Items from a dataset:
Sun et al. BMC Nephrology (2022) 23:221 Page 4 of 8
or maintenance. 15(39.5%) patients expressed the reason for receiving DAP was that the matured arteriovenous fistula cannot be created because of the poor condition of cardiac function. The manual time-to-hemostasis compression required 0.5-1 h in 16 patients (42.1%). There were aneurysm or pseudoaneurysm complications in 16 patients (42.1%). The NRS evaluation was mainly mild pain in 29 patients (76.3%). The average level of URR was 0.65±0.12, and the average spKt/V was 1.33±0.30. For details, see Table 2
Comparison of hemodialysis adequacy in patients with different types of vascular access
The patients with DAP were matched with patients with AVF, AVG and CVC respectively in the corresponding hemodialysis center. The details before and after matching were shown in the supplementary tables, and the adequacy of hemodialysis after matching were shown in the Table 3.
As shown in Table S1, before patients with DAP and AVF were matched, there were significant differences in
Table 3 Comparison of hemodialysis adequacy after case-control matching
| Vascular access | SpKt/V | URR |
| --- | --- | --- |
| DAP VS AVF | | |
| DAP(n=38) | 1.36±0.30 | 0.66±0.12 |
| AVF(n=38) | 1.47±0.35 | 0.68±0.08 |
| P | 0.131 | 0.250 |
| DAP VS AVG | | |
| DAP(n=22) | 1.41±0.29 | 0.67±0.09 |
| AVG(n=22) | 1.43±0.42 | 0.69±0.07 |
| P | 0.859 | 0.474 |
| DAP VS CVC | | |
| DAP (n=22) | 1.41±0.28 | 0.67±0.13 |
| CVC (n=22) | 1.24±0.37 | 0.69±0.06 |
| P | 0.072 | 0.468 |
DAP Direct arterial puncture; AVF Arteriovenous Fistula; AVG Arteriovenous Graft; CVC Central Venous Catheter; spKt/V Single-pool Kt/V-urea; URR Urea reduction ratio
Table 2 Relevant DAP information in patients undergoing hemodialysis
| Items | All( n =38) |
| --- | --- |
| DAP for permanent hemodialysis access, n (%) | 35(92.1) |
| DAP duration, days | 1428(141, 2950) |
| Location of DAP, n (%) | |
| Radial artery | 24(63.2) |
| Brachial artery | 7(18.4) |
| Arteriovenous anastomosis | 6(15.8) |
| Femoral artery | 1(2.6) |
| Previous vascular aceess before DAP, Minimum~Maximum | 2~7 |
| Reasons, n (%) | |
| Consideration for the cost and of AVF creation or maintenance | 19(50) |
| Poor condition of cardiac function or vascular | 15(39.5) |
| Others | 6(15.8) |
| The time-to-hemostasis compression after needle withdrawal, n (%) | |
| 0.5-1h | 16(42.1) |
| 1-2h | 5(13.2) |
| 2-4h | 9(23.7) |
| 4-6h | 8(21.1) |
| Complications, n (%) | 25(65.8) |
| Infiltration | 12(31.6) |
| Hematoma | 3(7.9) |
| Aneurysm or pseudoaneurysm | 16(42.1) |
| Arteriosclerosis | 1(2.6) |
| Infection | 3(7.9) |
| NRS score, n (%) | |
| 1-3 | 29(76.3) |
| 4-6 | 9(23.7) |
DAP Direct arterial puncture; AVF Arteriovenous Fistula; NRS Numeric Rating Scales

...

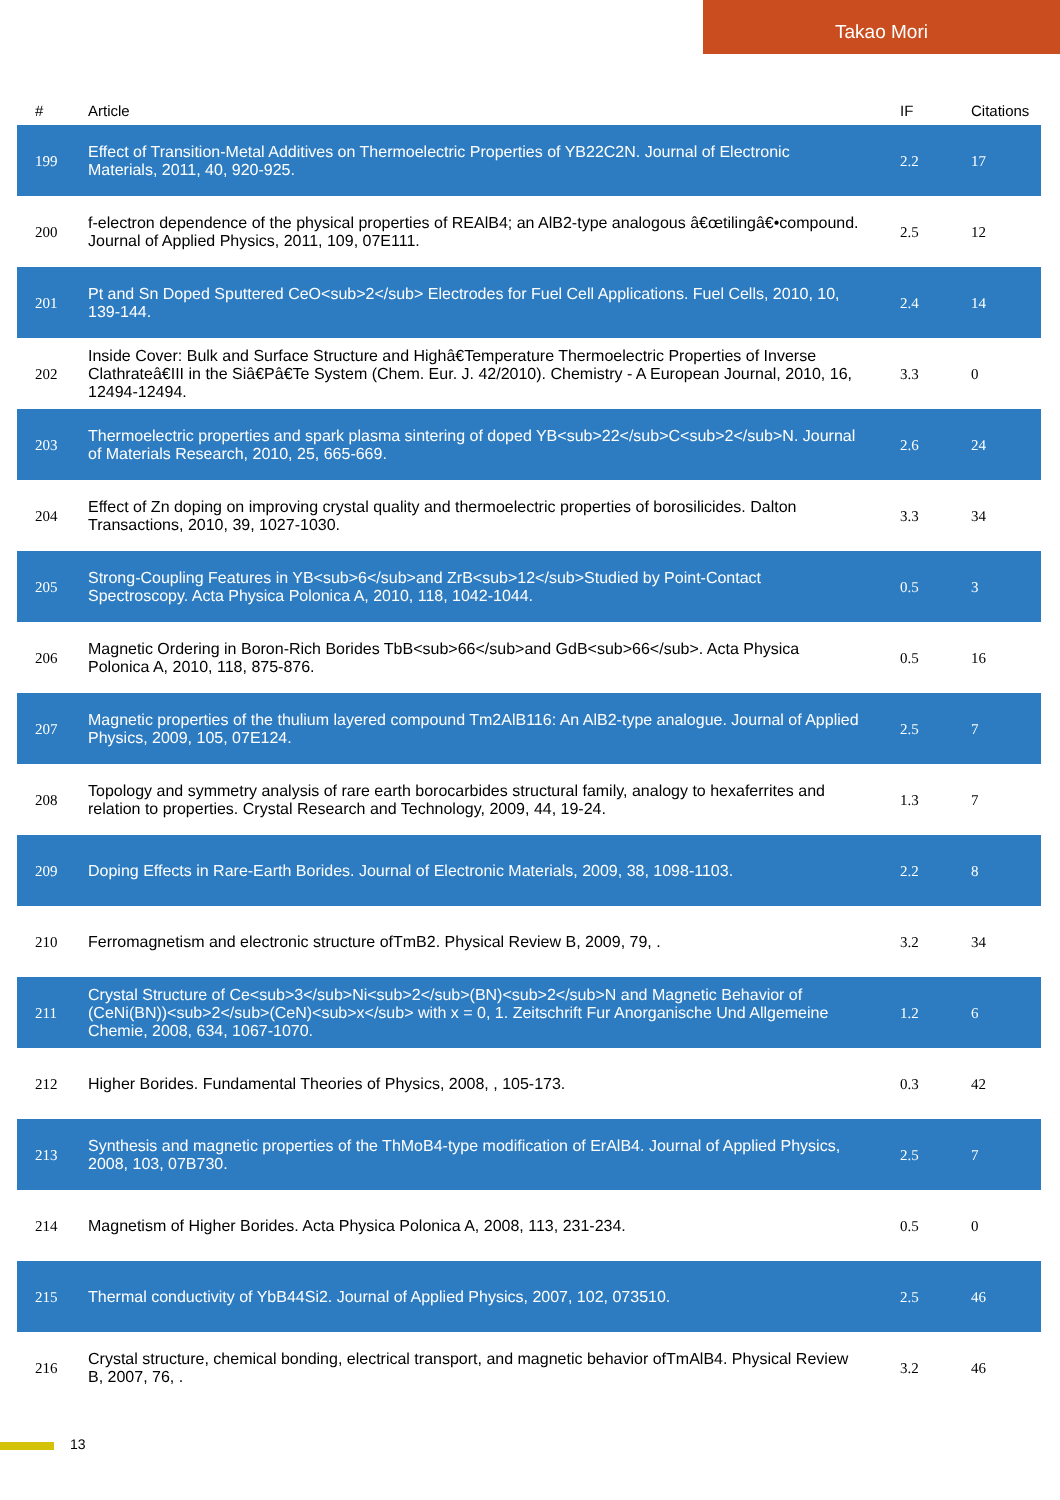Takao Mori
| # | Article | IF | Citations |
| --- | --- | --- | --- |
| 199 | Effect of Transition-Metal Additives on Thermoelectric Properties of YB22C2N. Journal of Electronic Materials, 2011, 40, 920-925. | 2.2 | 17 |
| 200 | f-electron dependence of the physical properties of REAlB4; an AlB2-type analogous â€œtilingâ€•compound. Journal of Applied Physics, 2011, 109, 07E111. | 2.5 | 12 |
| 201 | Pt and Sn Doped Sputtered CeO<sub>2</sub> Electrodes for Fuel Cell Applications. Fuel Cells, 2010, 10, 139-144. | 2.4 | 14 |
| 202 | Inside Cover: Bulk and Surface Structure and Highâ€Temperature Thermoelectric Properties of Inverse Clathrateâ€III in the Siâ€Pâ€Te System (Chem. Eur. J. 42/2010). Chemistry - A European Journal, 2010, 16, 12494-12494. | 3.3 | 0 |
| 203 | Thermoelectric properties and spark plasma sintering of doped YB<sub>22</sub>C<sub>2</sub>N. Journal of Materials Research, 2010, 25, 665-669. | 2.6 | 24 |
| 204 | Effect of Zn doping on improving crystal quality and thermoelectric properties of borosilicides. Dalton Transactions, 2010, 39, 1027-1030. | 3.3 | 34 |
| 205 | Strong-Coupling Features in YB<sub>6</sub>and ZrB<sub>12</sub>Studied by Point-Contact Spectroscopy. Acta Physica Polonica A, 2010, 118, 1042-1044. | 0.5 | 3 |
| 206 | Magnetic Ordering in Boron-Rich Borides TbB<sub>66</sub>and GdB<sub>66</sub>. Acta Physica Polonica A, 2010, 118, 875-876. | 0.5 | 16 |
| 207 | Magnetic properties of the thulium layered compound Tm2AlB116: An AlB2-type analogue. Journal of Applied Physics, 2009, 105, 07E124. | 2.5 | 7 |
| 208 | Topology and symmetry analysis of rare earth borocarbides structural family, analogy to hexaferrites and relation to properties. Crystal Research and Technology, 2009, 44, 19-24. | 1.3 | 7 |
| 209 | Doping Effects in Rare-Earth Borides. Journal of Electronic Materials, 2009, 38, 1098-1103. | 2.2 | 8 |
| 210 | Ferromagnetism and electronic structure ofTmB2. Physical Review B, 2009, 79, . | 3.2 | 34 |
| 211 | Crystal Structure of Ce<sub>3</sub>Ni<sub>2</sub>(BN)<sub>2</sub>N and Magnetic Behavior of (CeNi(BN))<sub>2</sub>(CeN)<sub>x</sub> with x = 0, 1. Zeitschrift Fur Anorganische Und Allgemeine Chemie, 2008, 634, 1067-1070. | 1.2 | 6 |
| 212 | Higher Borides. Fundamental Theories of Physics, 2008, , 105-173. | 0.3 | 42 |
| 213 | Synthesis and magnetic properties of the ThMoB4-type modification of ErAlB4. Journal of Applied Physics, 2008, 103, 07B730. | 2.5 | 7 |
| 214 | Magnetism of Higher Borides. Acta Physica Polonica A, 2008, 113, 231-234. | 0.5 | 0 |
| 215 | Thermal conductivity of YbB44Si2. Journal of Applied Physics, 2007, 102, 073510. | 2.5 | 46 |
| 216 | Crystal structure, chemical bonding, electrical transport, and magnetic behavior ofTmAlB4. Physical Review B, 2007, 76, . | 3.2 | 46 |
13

Task to complete ▸ Start with the line above that contains "anastomosis | 6(15.8) |" and stop after the line that contains "maintenance | 19(50) |". Output those lines exactly, and only those.

The completed task ▸
| Arteriovenous anastomosis | 6(15.8) |
| Femoral artery | 1(2.6) |
| Previous vascular aceess before DAP, Minimum~Maximum | 2~7 |
| Reasons, n (%) | |
| Consideration for the cost and of AVF creation or maintenance | 19(50) |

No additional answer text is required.